Pas de signes de fatigue, car au moment d’aborder la quatrième décennie, tous les ingrédients continuent de faire recette : restauration d’avant‑spectacle à la bonne franquette ; enfants costumés qui vendent les billets de tombola (avec pour l’heureux gagnant la collection complète des DVD du festival) ; « tables d’hôtes » à base de produits locaux après la représentation, avec toute la troupe – du solo au tutti pour le Se canto occitan qui ne manque pas de conclure après 2 heures et demie du matin – dans des airs et chansons sérieux, cocasses voire lestes, notamment avec la prestation toujours très attendue de Dominique Desmons.
Ambiance bon enfant, par conséquent, mais, attention, comme le rappelle chaque année le programme : « rien sans peine ». Car chacun est à la tâche, des plus petits aux plus grands, avec tout le sérieux requis, sous la houlette de Franck T’Hézan, au four et au moulin – directeur artistique, metteur en scène, chanteur et grand manitou : c’est lui qui répond au téléphone du festival, c’est encore lui qui répond par courriel aux (très) petites heures à l’adresse de courriel du festival, et c’est lui qui, à la fin de la soirée, prend longuement la peine de venir faire saluer tous les représentants de l’ensemble des métiers, car ici plus qu’ailleurs, c’est bien d’une entreprise collective qu’il s’agit.
Même si les ouvrages rares ont toujours eu leur place à Bruniquel, et ce dès la première année avec Croquefer ou le dernier des paladins, on n’en revient pas moins régulièrement aux valeurs sûres, comme La Périchole l’an dernier et Orphée aux Enfers (1858) cette année : un très bon millésime, qui confirme lui aussi l’excellente santé du festival et qui, sans entracte deux heures et demie durant, met en joie le public, rafraîchi en outre par des bourrasques aussi fortes et brèves qu’inespérées après une journée de chaleur écrasante.
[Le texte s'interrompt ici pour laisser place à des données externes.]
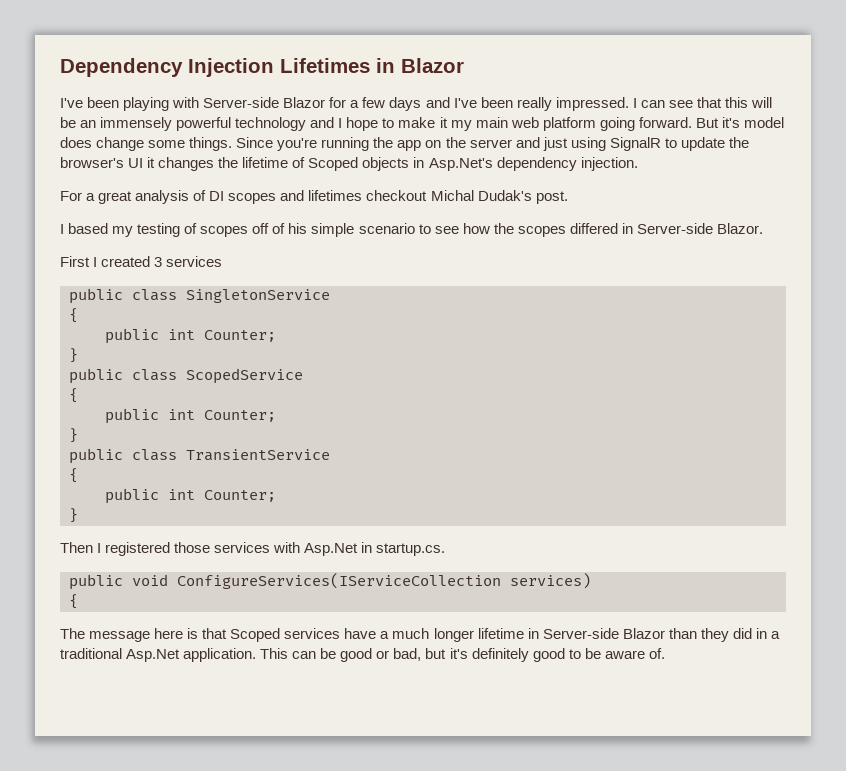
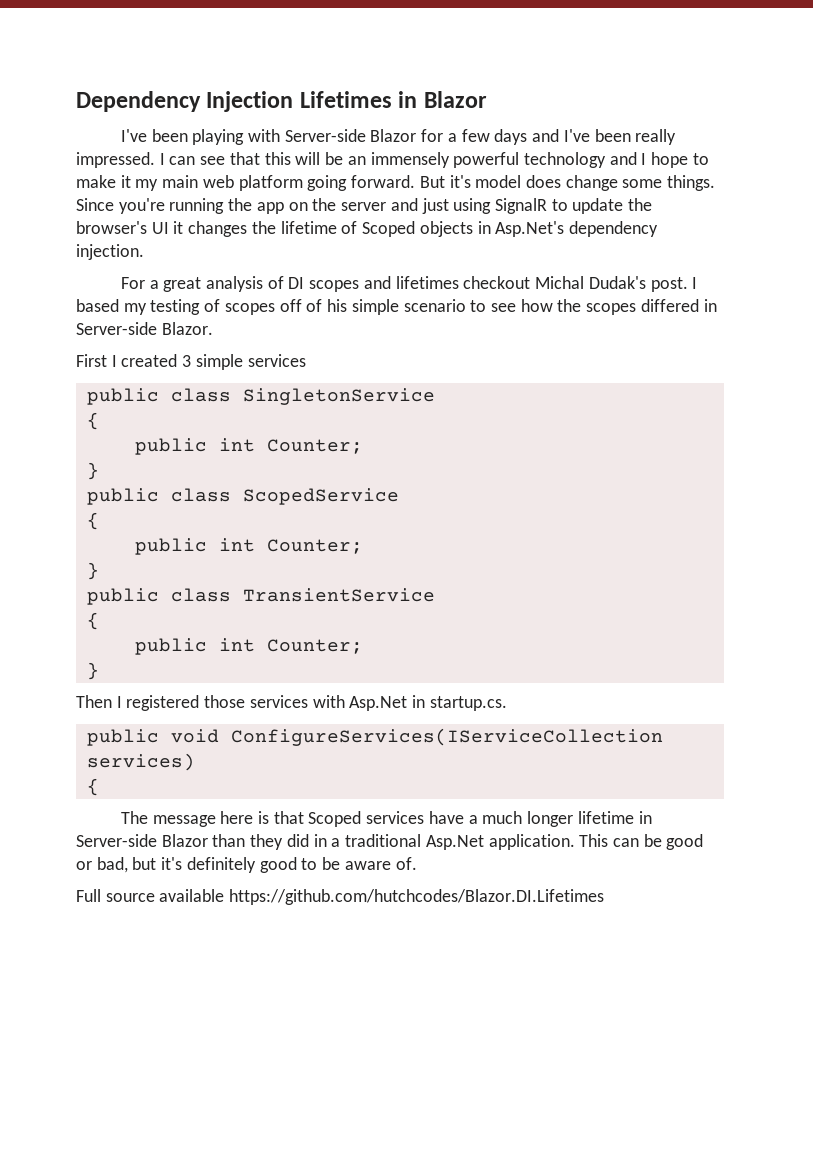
(568, 197) // -> (688, 284) none
(163, 262) none -> [195,354,243,370] simple
(665, 653) none -> [76,889,605,905] // Full source available https://github.com/hutchcodes/Blazor.DI.Lifetimes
Chacun des quatre tableaux est introduit par un certain Cicéron (Thibaut T’Hézan), qui se présente, bien évidemment, comme notre cicérone car il va rappeler au public les épisodes successifs du mythe tout en montrant avec humour comment Halévy et Crémieux l’ont détourné dans le livret de leur opéra bouffe. Ensuite, l’ingéniosité bruniquelaise se déploie comme de coutume en faisant beaucoup avec peu – un même élément de décor sert tour à tour de cabane d’Aristée, de tréteau pour tout l’Olympe réuni, de serrure géante qui enferme Eurydice et d’entrée de l’auberge infernale – et en exploitant astucieusement les lieux – ainsi de l’Opinion publique qui intervient depuis une fenêtre du château à l’étage. Et puis il y a ce grain de folie qui fait tout basculer : cette année, c’est le F. E. C. (à prononcer, cela va sans dire, à l’américaine), autrement dit le fourgon express des châtiments, camion qui arrive en marche arrière côté cour pour emmener aux Enfers tout son petit monde olympien : effet garanti !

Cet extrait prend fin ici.